──────── Record excerpts
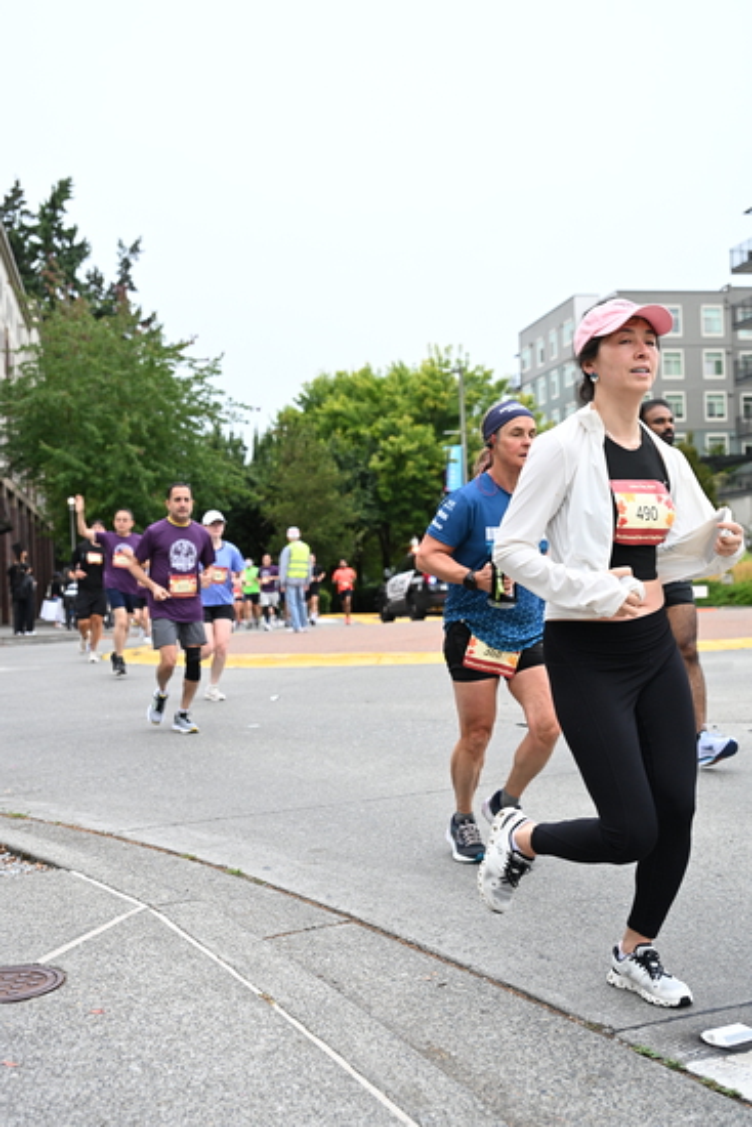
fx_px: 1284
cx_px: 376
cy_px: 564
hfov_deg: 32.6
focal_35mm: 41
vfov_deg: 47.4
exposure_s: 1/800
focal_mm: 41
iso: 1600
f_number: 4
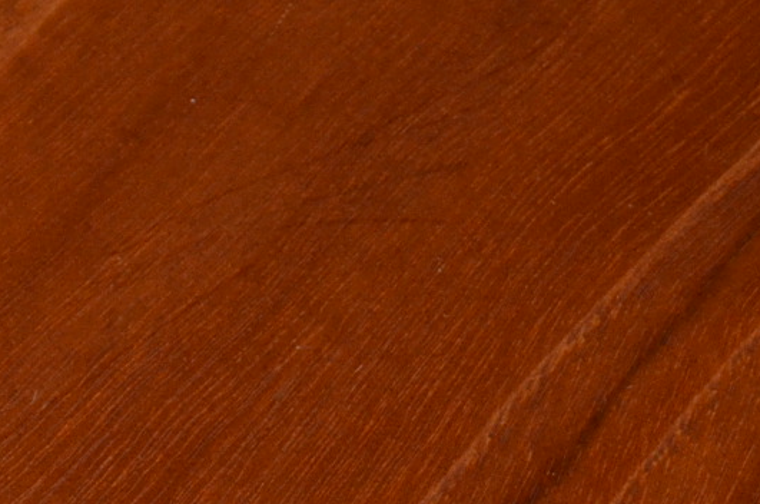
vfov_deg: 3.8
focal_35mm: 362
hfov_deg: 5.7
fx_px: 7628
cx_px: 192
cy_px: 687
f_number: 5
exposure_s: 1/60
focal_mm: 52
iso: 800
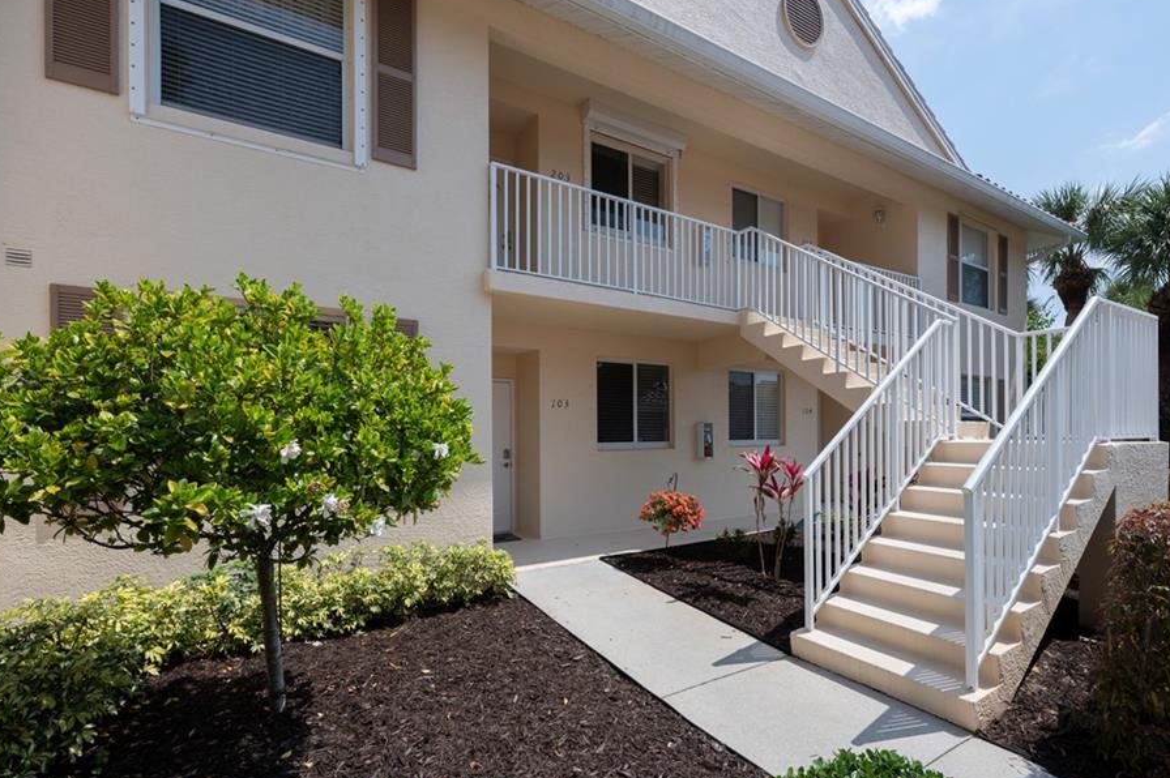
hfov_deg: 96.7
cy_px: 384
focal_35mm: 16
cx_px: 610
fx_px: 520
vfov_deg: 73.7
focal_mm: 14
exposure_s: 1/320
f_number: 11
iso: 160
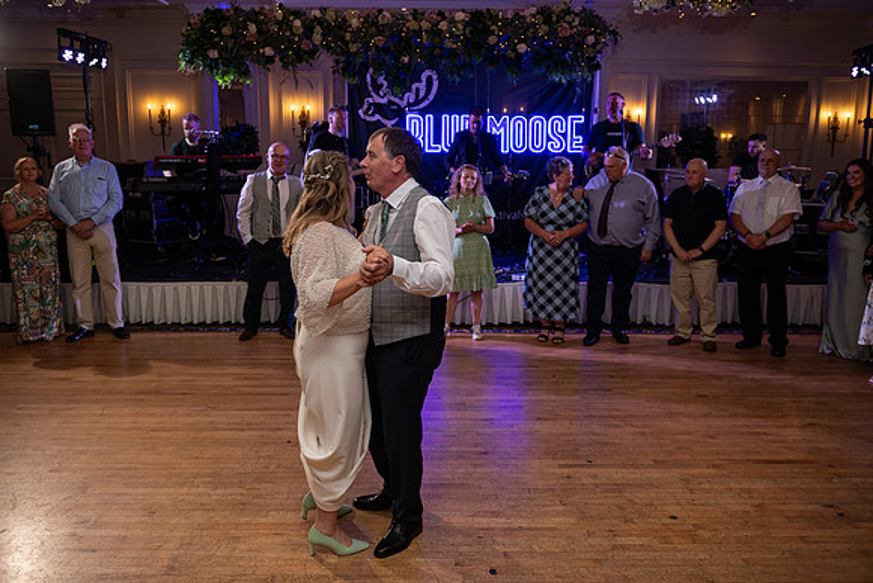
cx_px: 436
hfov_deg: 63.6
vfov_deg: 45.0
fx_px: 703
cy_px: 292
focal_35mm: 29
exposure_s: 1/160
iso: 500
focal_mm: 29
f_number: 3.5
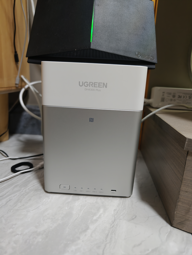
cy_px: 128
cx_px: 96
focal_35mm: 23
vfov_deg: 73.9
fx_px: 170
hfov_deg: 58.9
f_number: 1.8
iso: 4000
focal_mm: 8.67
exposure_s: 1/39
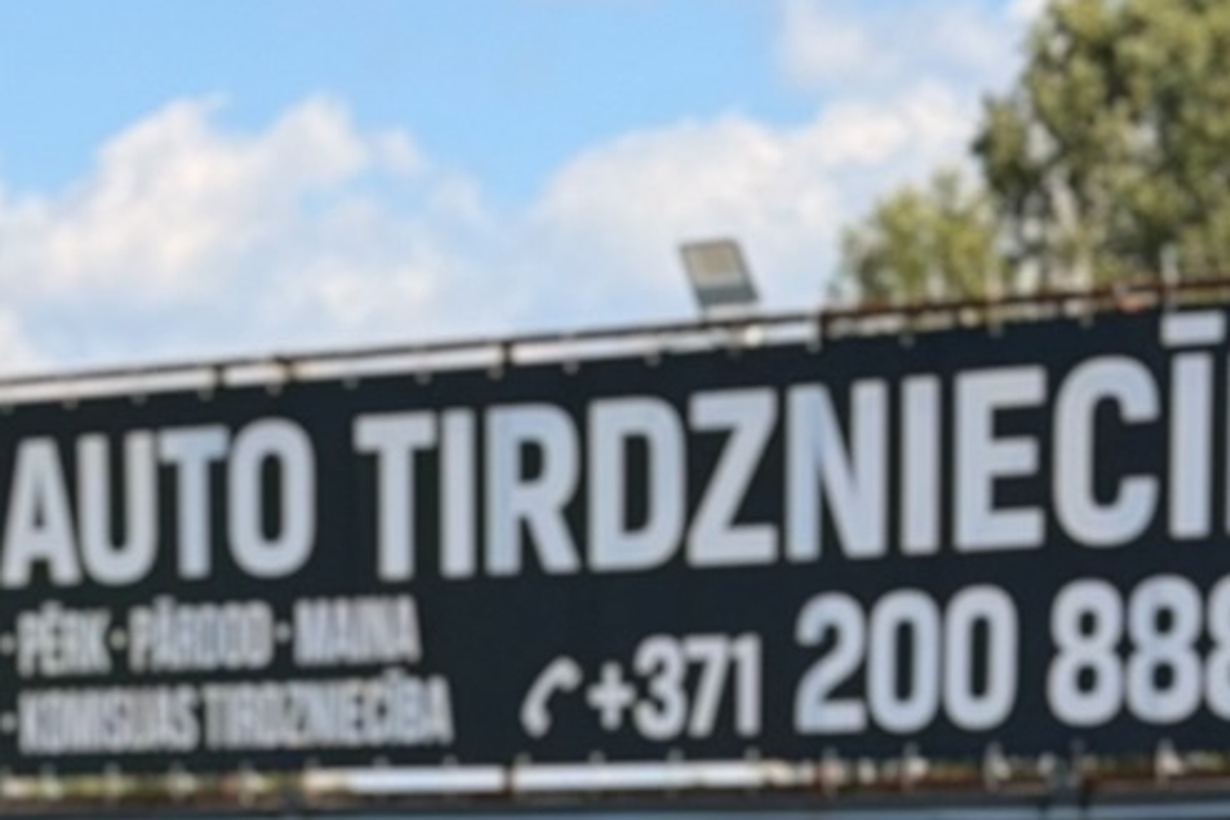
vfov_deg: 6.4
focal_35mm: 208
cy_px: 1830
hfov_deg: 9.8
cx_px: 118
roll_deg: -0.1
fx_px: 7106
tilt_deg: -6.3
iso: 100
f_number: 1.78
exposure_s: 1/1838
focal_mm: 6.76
────────────────
Prompt:
From the line containing "focal_35mm: 362" to the final line above, both included, transcribe every line exactly and leave all pictures out.

Worked solution:
focal_35mm: 362
hfov_deg: 5.7
fx_px: 7628
cx_px: 192
cy_px: 687
f_number: 5
exposure_s: 1/60
focal_mm: 52
iso: 800
hfov_deg: 96.7
cy_px: 384
focal_35mm: 16
cx_px: 610
fx_px: 520
vfov_deg: 73.7
focal_mm: 14
exposure_s: 1/320
f_number: 11
iso: 160
cx_px: 436
hfov_deg: 63.6
vfov_deg: 45.0
fx_px: 703
cy_px: 292
focal_35mm: 29
exposure_s: 1/160
iso: 500
focal_mm: 29
f_number: 3.5
cy_px: 128
cx_px: 96
focal_35mm: 23
vfov_deg: 73.9
fx_px: 170
hfov_deg: 58.9
f_number: 1.8
iso: 4000
focal_mm: 8.67
exposure_s: 1/39
vfov_deg: 6.4
focal_35mm: 208
cy_px: 1830
hfov_deg: 9.8
cx_px: 118
roll_deg: -0.1
fx_px: 7106
tilt_deg: -6.3
iso: 100
f_number: 1.78
exposure_s: 1/1838
focal_mm: 6.76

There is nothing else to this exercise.